Political scientist Natalie Davis of Birmingham Southern College says state officials are working overtime to court the German company. Both Alabama Governor Bob Riley and Louisiana Governor Kathleen Blanco have traveled to Dusseldorf to sell their plans to company officials.

“Louisiana can compete. We want to compete. We can make them profitable. If they give good paying jobs to our people we know that their product can be marketable. We can create an environment, a good business environment for them to work in.”

Louisiana touts the mighty Mississippi River, which can easily accommodate the company’s large cargo ships. The state also has more than $5 billion in cash and low-cost hurricane recovery bonds.

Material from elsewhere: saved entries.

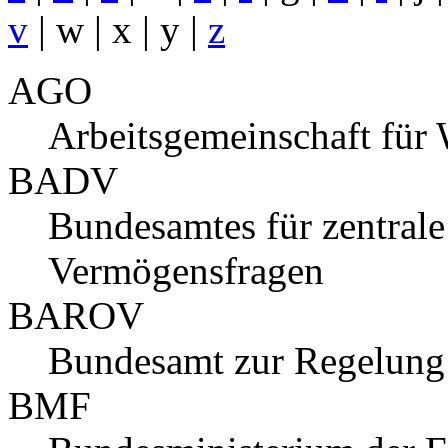
v
| w | x | y |
z
AGO
Arbeitsgemeinschaft für 
BADV
Bundesamtes für zentrale
Vermögensfragen
BAROV
Bundesamt zur Regelung
BMF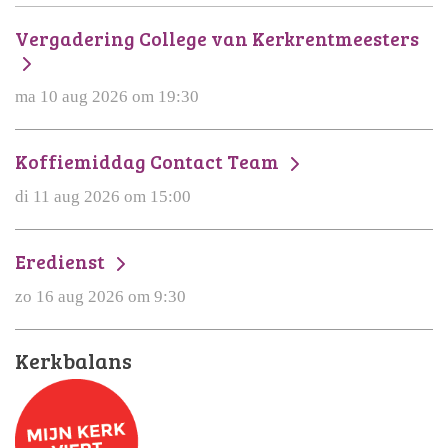
Vergadering College van Kerkrentmeesters
ma 10 aug 2026 om 19:30
Koffiemiddag Contact Team
di 11 aug 2026 om 15:00
Eredienst
zo 16 aug 2026 om 9:30
Kerkbalans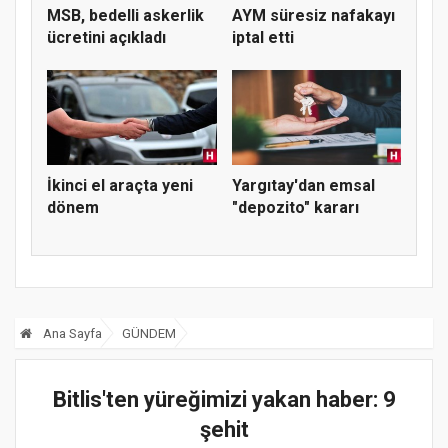
MSB, bedelli askerlik
AYM süresiz nafakayı
ücretini açıkladı
iptal etti
İkinci el araçta yeni
Yargıtay'dan emsal
dönem
"depozito" kararı
Ana Sayfa
GÜNDEM
Bitlis'ten yüreğimizi yakan haber: 9
şehit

Alabama has less money to offer: just over a billion dollars total pending voter approval. But Alabama also boasts what Governor Riley calls “the confluence of influence.” Six U.S. senators and the governors of Florida and Mississippi have all endorsed Alabama.

Regardless of where the plant is located, economist and steel industry expert Peter Morici of the University of Maryland says there’s growing concern the battle for new jobs drives economic incentive packages to astronomical heights.

“One has to wonder whether we’re overbuilding … whether we’re putting too much of our taxpayer dollars into these kinds of incentives.”

Morici thinks taxpayers give too much for too little in return. He says the real beneficiaries are friends of the politicians.

“You know there is a tight relationship between politicians in both parties and the construction lobbies in all our states.”

The ThyssenKrupp steel mill could create 29,000 construction jobs. Another group that would make a lot of money off the deal is the lawyers who would handle the billion dollar bonds. When Alabama lawmakers met last month to approve a bill to free up more bond money, state representative Alvin Holmes expressed his concerns.

“I’m not going to be for it unless all the attorneys is competitively bidded, all the underwriters are competitively bidded because when you start to deal with bond issues you talking about a lot of money!”

ThyssenKrupp is expected to decide between Alabama and Louisiana in May but plenty of states are paying attention. Analyst Peter Morici says the German company will produce so much steel at its new plant that it would likely put workers at other homegrown mills across the U.S. out of work. Morici says that’s the dark side of economic courtship.